The High Republic is Where It’s At
Mike Richardson seems like he wants to do what IDW has been doing, only faster and more expansive. Dark Horse has plans for an ongoing series as well as an anthology. Sprinkled between these two concepts will also be “one-shots and specials.” Maybe most significantly, Richardson says the company’s main focus is the High Republic.
Set 200 years before The Phantom Menace and 800 years after the Old Republic, the High Republic became a massive focus for Lucasfilm in 2018. While we have not seen it in live-action, this previously unexplored Star Wars era is already the focus of several prose novels and comic books from Marvel and IDW.
These stories read radically fresh, unconcerned with the usual narrative hangups ignited by George Lucas and carried on by his torchbearers ever since. In the High Republic, the reader feels untethered from expectation. These stories are not building toward an Imperial rise or downfall. They’ve got their own thing going on.
The excitement around Dark Horse Comics is the confidence it brings to the material. The company knows, and we know, that it can kick butt with Star Wars comics. The IDW books are fun enough, but they feel second-tier to what Marvel is doing. Dark Horse has already proven itself many times over, not only with the Star Wars franchise but with young readers too. For decades, it was the home of Usagi Yojimbo. All-ages comics have never been better.
The All-Ages Gauntlet is Dropped
Thanks to its past work with Aliens, Predator, and Aliens vs. Predator, we tend to think of Dark Horse Comics as this hardcore publisher. When the ’90s were at their most extreme, Mike Richardson’s books were at their bloodiest, and teenagers squeed with delight. The Dark Empire comics were never as gnarly, but they did have a serious edge. The cloned Emperor (yep, take that, The Rise of Skywalker) was somehow more terrifying than his wrinkly, elder self.
Dark Horse’s Star Wars comics came with danger. And since The Phantom Menace and The Force Awakens were not even a dream at that point, readers thought Luke Skywalker could actually kick the bucket. Richardson’s crew had some fun threatening heroic murder.

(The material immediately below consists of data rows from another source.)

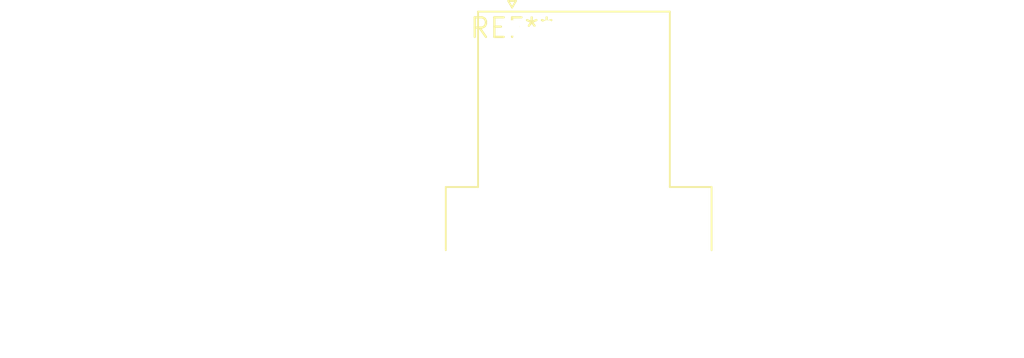
<source format=kicad_pcb>
(kicad_pcb (version 20240108) (generator pcbnew)

  (general
    (thickness 1.6)
  )

  (paper "A4")
  (layers
    (0 "F.Cu" signal)
    (31 "B.Cu" signal)
    (32 "B.Adhes" user "B.Adhesive")
    (33 "F.Adhes" user "F.Adhesive")
    (34 "B.Paste" user)
    (35 "F.Paste" user)
    (36 "B.SilkS" user "B.Silkscreen")
    (37 "F.SilkS" user "F.Silkscreen")
    (38 "B.Mask" user)
    (39 "F.Mask" user)
    (40 "Dwgs.User" user "User.Drawings")
    (41 "Cmts.User" user "User.Comments")
    (42 "Eco1.User" user "User.Eco1")
    (43 "Eco2.User" user "User.Eco2")
    (44 "Edge.Cuts" user)
    (45 "Margin" user)
    (46 "B.CrtYd" user "B.Courtyard")
    (47 "F.CrtYd" user "F.Courtyard")
    (48 "B.Fab" user)
    (49 "F.Fab" user)
    (50 "User.1" user)
    (51 "User.2" user)
    (52 "User.3" user)
    (53 "User.4" user)
    (54 "User.5" user)
    (55 "User.6" user)
    (56 "User.7" user)
    (57 "User.8" user)
    (58 "User.9" user)
  )

  (setup
    (pad_to_mask_clearance 0)
    (pcbplotparams
      (layerselection 0x00010fc_ffffffff)
      (plot_on_all_layers_selection 0x0000000_00000000)
      (disableapertmacros false)
      (usegerberextensions false)
      (usegerberattributes false)
      (usegerberadvancedattributes false)
      (creategerberjobfile false)
      (dashed_line_dash_ratio 12.000000)
      (dashed_line_gap_ratio 3.000000)
      (svgprecision 4)
      (plotframeref false)
      (viasonmask false)
      (mode 1)
      (useauxorigin false)
      (hpglpennumber 1)
      (hpglpenspeed 20)
      (hpglpendiameter 15.000000)
      (dxfpolygonmode false)
      (dxfimperialunits false)
      (dxfusepcbnewfont false)
      (psnegative false)
      (psa4output false)
      (plotreference false)
      (plotvalue false)
      (plotinvisibletext false)
      (sketchpadsonfab false)
      (subtractmaskfromsilk false)
      (outputformat 1)
      (mirror false)
      (drillshape 1)
      (scaleselection 1)
      (outputdirectory "")
    )
  )

  (net 0 "")

  (footprint "DSUB-15-HD_Male_Horizontal_P2.29x2.54mm_EdgePinOffset9.40mm" (layer "F.Cu") (at 0 0))

)

</source>
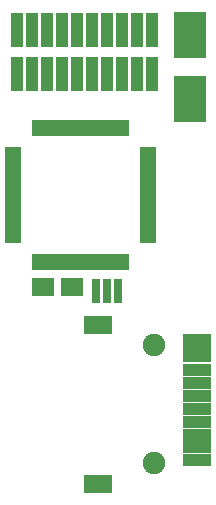
<source format=gbs>
G04 #@! TF.FileFunction,Soldermask,Bot*
%FSLAX46Y46*%
G04 Gerber Fmt 4.6, Leading zero omitted, Abs format (unit mm)*
G04 Created by KiCad (PCBNEW 4.0.4-stable) date 01/25/17 01:33:11*
%MOMM*%
%LPD*%
G01*
G04 APERTURE LIST*
%ADD10C,0.100000*%
%ADD11R,1.900000X1.650000*%
%ADD12R,1.140000X2.950000*%
%ADD13R,2.400000X1.100000*%
%ADD14R,2.400000X1.250000*%
%ADD15C,1.900000*%
%ADD16R,2.400000X1.600000*%
%ADD17R,0.700000X2.000000*%
%ADD18R,2.700000X3.900000*%
%ADD19R,0.650000X1.400000*%
%ADD20R,1.400000X0.650000*%
G04 APERTURE END LIST*
D10*
D11*
X116796500Y-64579500D03*
X119296500Y-64579500D03*
D12*
X114585000Y-42829000D03*
X114585000Y-46579000D03*
X115855000Y-42829000D03*
X115855000Y-46579000D03*
X117125000Y-42829000D03*
X117125000Y-46579000D03*
X118395000Y-42829000D03*
X118395000Y-46579000D03*
X119665000Y-42829000D03*
X119665000Y-46579000D03*
X120935000Y-42829000D03*
X120935000Y-46579000D03*
X122205000Y-42829000D03*
X122205000Y-46579000D03*
X123475000Y-42829000D03*
X123475000Y-46579000D03*
X124745000Y-42829000D03*
X124745000Y-46579000D03*
X126015000Y-42829000D03*
X126015000Y-46579000D03*
D13*
X129838000Y-79299000D03*
X129838000Y-78199000D03*
X129838000Y-77099000D03*
X129838000Y-75999000D03*
X129838000Y-74899000D03*
X129838000Y-73799000D03*
X129838000Y-72699000D03*
X129838000Y-71599000D03*
D14*
X129838000Y-70349000D03*
X129838000Y-69199000D03*
D15*
X126238000Y-79549000D03*
X126238000Y-69549000D03*
D16*
X121438000Y-81249000D03*
X121438000Y-67849000D03*
D17*
X123187500Y-64960500D03*
X122237500Y-64960500D03*
X121287500Y-64960500D03*
D18*
X129286000Y-48674000D03*
X129286000Y-43274000D03*
D19*
X123765000Y-62532500D03*
X123265000Y-62532500D03*
X122765000Y-62532500D03*
X122265000Y-62532500D03*
X121765000Y-62532500D03*
X121265000Y-62532500D03*
X120765000Y-62532500D03*
X120265000Y-62532500D03*
X119765000Y-62532500D03*
X119265000Y-62532500D03*
X118765000Y-62532500D03*
X118265000Y-62532500D03*
X117765000Y-62532500D03*
X117265000Y-62532500D03*
X116765000Y-62532500D03*
X116265000Y-62532500D03*
D20*
X114315000Y-60582500D03*
X114315000Y-60082500D03*
X114315000Y-59582500D03*
X114315000Y-59082500D03*
X114315000Y-58582500D03*
X114315000Y-58082500D03*
X114315000Y-57582500D03*
X114315000Y-57082500D03*
X114315000Y-56582500D03*
X114315000Y-56082500D03*
X114315000Y-55582500D03*
X114315000Y-55082500D03*
X114315000Y-54582500D03*
X114315000Y-54082500D03*
X114315000Y-53582500D03*
X114315000Y-53082500D03*
D19*
X116265000Y-51132500D03*
X116765000Y-51132500D03*
X117265000Y-51132500D03*
X117765000Y-51132500D03*
X118265000Y-51132500D03*
X118765000Y-51132500D03*
X119265000Y-51132500D03*
X119765000Y-51132500D03*
X120265000Y-51132500D03*
X120765000Y-51132500D03*
X121265000Y-51132500D03*
X121765000Y-51132500D03*
X122265000Y-51132500D03*
X122765000Y-51132500D03*
X123265000Y-51132500D03*
X123765000Y-51132500D03*
D20*
X125715000Y-53082500D03*
X125715000Y-53582500D03*
X125715000Y-54082500D03*
X125715000Y-54582500D03*
X125715000Y-55082500D03*
X125715000Y-55582500D03*
X125715000Y-56082500D03*
X125715000Y-56582500D03*
X125715000Y-57082500D03*
X125715000Y-57582500D03*
X125715000Y-58082500D03*
X125715000Y-58582500D03*
X125715000Y-59082500D03*
X125715000Y-59582500D03*
X125715000Y-60082500D03*
X125715000Y-60582500D03*
M02*

</source>
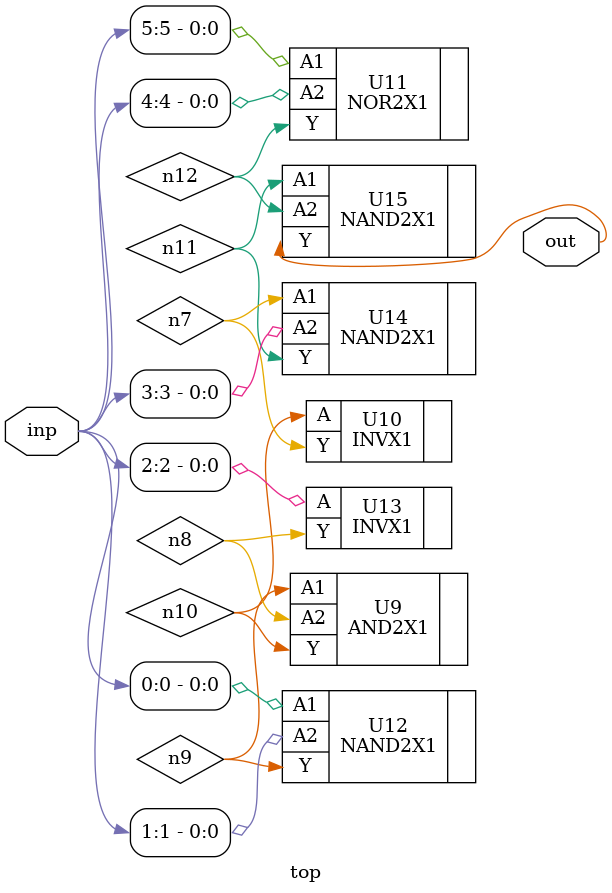
<source format=sv>


module top ( inp, out );
  input [5:0] inp;
  output out;
  wire   n7, n8, n9, n10, n11, n12;

  AND2X1 U9 ( .A1(n9), .A2(n8), .Y(n10) );
  INVX1 U10 ( .A(n10), .Y(n7) );
  NOR2X1 U11 ( .A1(inp[5]), .A2(inp[4]), .Y(n12) );
  NAND2X1 U12 ( .A1(inp[0]), .A2(inp[1]), .Y(n9) );
  INVX1 U13 ( .A(inp[2]), .Y(n8) );
  NAND2X1 U14 ( .A1(n7), .A2(inp[3]), .Y(n11) );
  NAND2X1 U15 ( .A1(n11), .A2(n12), .Y(out) );
endmodule


</source>
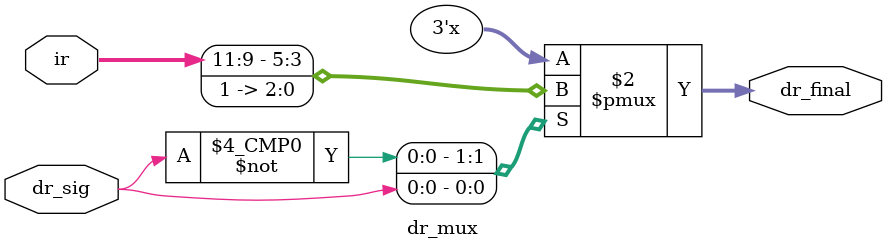
<source format=sv>
`timescale 1ns / 1ps

module dr_mux(
    input logic dr_sig,   //0 choose ir[11:9], 1 choose dr='111'
    input logic [15:0] ir,
    
    output logic [2:0] dr_final
    );

always_comb
begin
    case(dr_sig)
        1'b0:
        begin
            dr_final = ir[11:9];
        end
        
        1'b1:
        begin
            dr_final = 3'b111;
        end
    endcase
end
endmodule

</source>
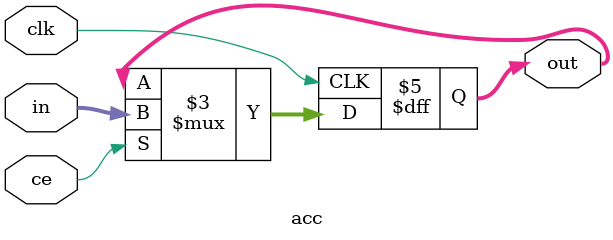
<source format=v>
`default_nettype none

module acc (
    input clk,
    input ce,
    input [7:0] in,
    output reg [7:0] out
);
    initial begin
        out = 0;
    end

    always @(posedge clk) begin
        if (ce)
            out <= in;
    end
endmodule

</source>
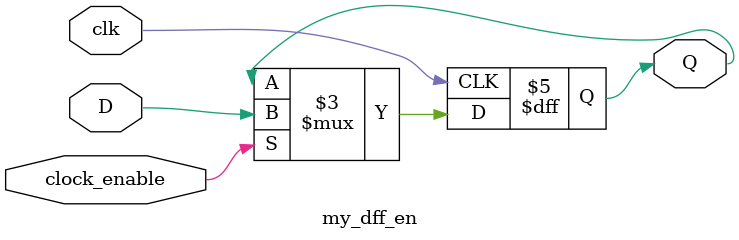
<source format=v>
`default_nettype none

module debounce
    #(
        parameter DIV = 500_000
    )
    (
        input wire clk, 
        input wire button, 
        output out
    );
    wire slow_clk_en;
    wire Q0, Q1, Q2, nQ2;

    clock_enable #(.DIV(DIV)) u1(.clk(clk), .reset(1'b0), .clk_enable(slow_clk_en));
    my_dff_en d0(.clk(clk), .clock_enable(slow_clk_en), .D(button), .Q(Q0));
    my_dff_en d1(.clk(clk), .clock_enable(slow_clk_en), .D(Q0), .Q(Q1));
    my_dff_en d2(.clk(clk), .clock_enable(slow_clk_en), .D(Q1), .Q(Q2));

    assign nQ2 = ~Q2;
    assign out = Q1 & nQ2;
endmodule

// D-flip-flop with clock enable signal for debouncing module 
module my_dff_en(
    input wire clk, 
    input wire clock_enable, 
    input wire D, 
    output reg Q = 0);

    always @ (posedge clk) begin
        if (clock_enable) 
            Q <= D;
    end
endmodule
</source>
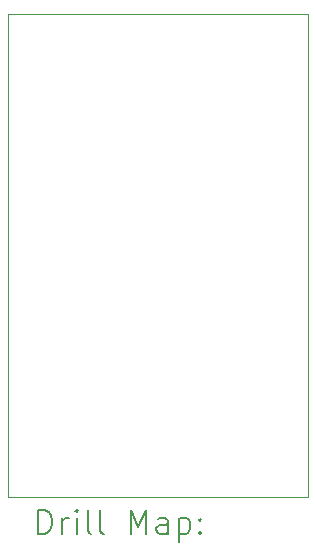
<source format=gbr>
%TF.GenerationSoftware,KiCad,Pcbnew,9.0.6*%
%TF.CreationDate,2026-01-08T16:00:19-06:00*%
%TF.ProjectId,QFN-28_6x6_P0.65,51464e2d-3238-45f3-9678-365f50302e36,rev?*%
%TF.SameCoordinates,Original*%
%TF.FileFunction,Drillmap*%
%TF.FilePolarity,Positive*%
%FSLAX45Y45*%
G04 Gerber Fmt 4.5, Leading zero omitted, Abs format (unit mm)*
G04 Created by KiCad (PCBNEW 9.0.6) date 2026-01-08 16:00:19*
%MOMM*%
%LPD*%
G01*
G04 APERTURE LIST*
%ADD10C,0.050000*%
%ADD11C,0.200000*%
G04 APERTURE END LIST*
D10*
X10388600Y-9061623D02*
X12928600Y-9061623D01*
X12928600Y-13151023D01*
X10388600Y-13151023D01*
X10388600Y-9061623D01*
D11*
X10646877Y-13465007D02*
X10646877Y-13265007D01*
X10646877Y-13265007D02*
X10694496Y-13265007D01*
X10694496Y-13265007D02*
X10723067Y-13274531D01*
X10723067Y-13274531D02*
X10742115Y-13293578D01*
X10742115Y-13293578D02*
X10751639Y-13312626D01*
X10751639Y-13312626D02*
X10761163Y-13350721D01*
X10761163Y-13350721D02*
X10761163Y-13379292D01*
X10761163Y-13379292D02*
X10751639Y-13417388D01*
X10751639Y-13417388D02*
X10742115Y-13436435D01*
X10742115Y-13436435D02*
X10723067Y-13455483D01*
X10723067Y-13455483D02*
X10694496Y-13465007D01*
X10694496Y-13465007D02*
X10646877Y-13465007D01*
X10846877Y-13465007D02*
X10846877Y-13331673D01*
X10846877Y-13369769D02*
X10856401Y-13350721D01*
X10856401Y-13350721D02*
X10865924Y-13341197D01*
X10865924Y-13341197D02*
X10884972Y-13331673D01*
X10884972Y-13331673D02*
X10904020Y-13331673D01*
X10970686Y-13465007D02*
X10970686Y-13331673D01*
X10970686Y-13265007D02*
X10961163Y-13274531D01*
X10961163Y-13274531D02*
X10970686Y-13284054D01*
X10970686Y-13284054D02*
X10980210Y-13274531D01*
X10980210Y-13274531D02*
X10970686Y-13265007D01*
X10970686Y-13265007D02*
X10970686Y-13284054D01*
X11094496Y-13465007D02*
X11075448Y-13455483D01*
X11075448Y-13455483D02*
X11065924Y-13436435D01*
X11065924Y-13436435D02*
X11065924Y-13265007D01*
X11199258Y-13465007D02*
X11180210Y-13455483D01*
X11180210Y-13455483D02*
X11170686Y-13436435D01*
X11170686Y-13436435D02*
X11170686Y-13265007D01*
X11427829Y-13465007D02*
X11427829Y-13265007D01*
X11427829Y-13265007D02*
X11494496Y-13407864D01*
X11494496Y-13407864D02*
X11561162Y-13265007D01*
X11561162Y-13265007D02*
X11561162Y-13465007D01*
X11742115Y-13465007D02*
X11742115Y-13360245D01*
X11742115Y-13360245D02*
X11732591Y-13341197D01*
X11732591Y-13341197D02*
X11713543Y-13331673D01*
X11713543Y-13331673D02*
X11675448Y-13331673D01*
X11675448Y-13331673D02*
X11656401Y-13341197D01*
X11742115Y-13455483D02*
X11723067Y-13465007D01*
X11723067Y-13465007D02*
X11675448Y-13465007D01*
X11675448Y-13465007D02*
X11656401Y-13455483D01*
X11656401Y-13455483D02*
X11646877Y-13436435D01*
X11646877Y-13436435D02*
X11646877Y-13417388D01*
X11646877Y-13417388D02*
X11656401Y-13398340D01*
X11656401Y-13398340D02*
X11675448Y-13388816D01*
X11675448Y-13388816D02*
X11723067Y-13388816D01*
X11723067Y-13388816D02*
X11742115Y-13379292D01*
X11837353Y-13331673D02*
X11837353Y-13531673D01*
X11837353Y-13341197D02*
X11856401Y-13331673D01*
X11856401Y-13331673D02*
X11894496Y-13331673D01*
X11894496Y-13331673D02*
X11913543Y-13341197D01*
X11913543Y-13341197D02*
X11923067Y-13350721D01*
X11923067Y-13350721D02*
X11932591Y-13369769D01*
X11932591Y-13369769D02*
X11932591Y-13426911D01*
X11932591Y-13426911D02*
X11923067Y-13445959D01*
X11923067Y-13445959D02*
X11913543Y-13455483D01*
X11913543Y-13455483D02*
X11894496Y-13465007D01*
X11894496Y-13465007D02*
X11856401Y-13465007D01*
X11856401Y-13465007D02*
X11837353Y-13455483D01*
X12018305Y-13445959D02*
X12027829Y-13455483D01*
X12027829Y-13455483D02*
X12018305Y-13465007D01*
X12018305Y-13465007D02*
X12008782Y-13455483D01*
X12008782Y-13455483D02*
X12018305Y-13445959D01*
X12018305Y-13445959D02*
X12018305Y-13465007D01*
X12018305Y-13341197D02*
X12027829Y-13350721D01*
X12027829Y-13350721D02*
X12018305Y-13360245D01*
X12018305Y-13360245D02*
X12008782Y-13350721D01*
X12008782Y-13350721D02*
X12018305Y-13341197D01*
X12018305Y-13341197D02*
X12018305Y-13360245D01*
M02*

</source>
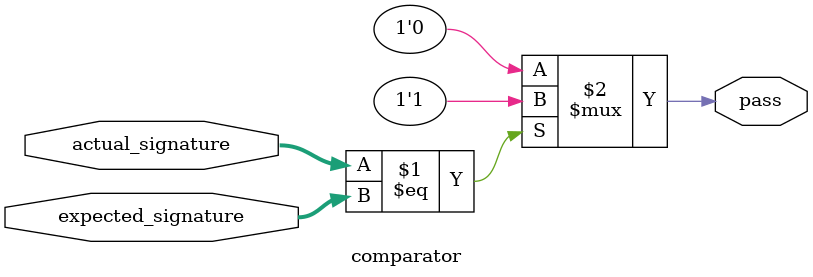
<source format=v>
module comparator(
	input wire [3:0] actual_signature,
	input wire [3:0] expected_signature,
	output wire pass
);
	assign pass = (actual_signature == expected_signature) ? 1'b1 : 1'b0;
endmodule	
</source>
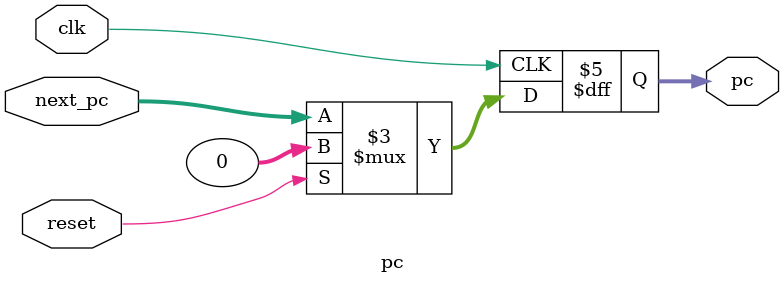
<source format=sv>
`timescale 1ns / 1ps


module pc(
    input logic clk,
    input logic reset,
    input logic [31:0] next_pc,
    output logic [31:0] pc
    );
    
    always_ff @(posedge clk) begin
        if (reset)
            pc <= 32'h00000000;
        else
            pc <= next_pc;
     end
     
endmodule

</source>
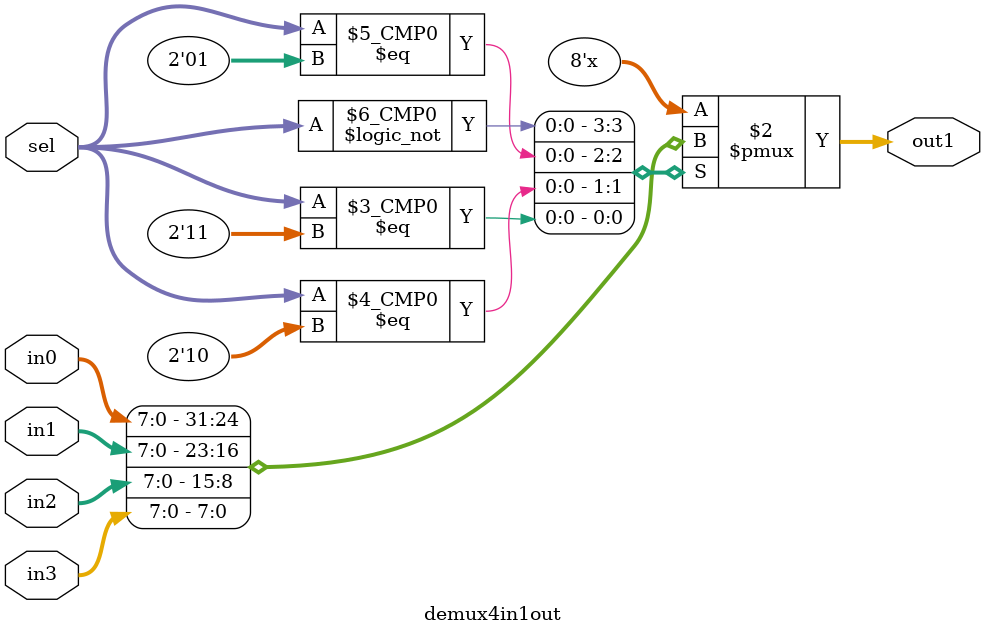
<source format=v>


module demux4in1out(
    input [1:0] sel,
    input [7:0] in0, in1, in2, in3,
    output reg [7:0] out1
);

always@(*)begin
    case(sel)
    2'b00 : out1 = in0;
    2'b01 : out1 = in1;
    2'b10 : out1 = in2;
    2'b11 : out1 = in3;
    endcase
end
endmodule
</source>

The Dark Horse Comics all-ages line will not produce the same dread. That’s impossible for many reasons. However, the memory of what the company did in the ’90s injects glee into their future possibilities. The expanded universe is where you go to tread uncertain ground. The not-knowing is an addictive excitement, and the faith that Dark Horse will plunge its ’90s energy into the High Republic saga is tangible.
As a former keeper of the flame, Mike Richardson exudes a sense of competition. When some folks hear “all-ages,” they are compelled to dismiss the project as lesser. Richardson hopefully sees that as a challenge. He wants to beat Marvel at their game. He wants to reclaim Star Wars supremacy. And my 10-year-old self wants that for him too.
Dark Horse Comics will bring new all-ages Star Wars to racks in 2022.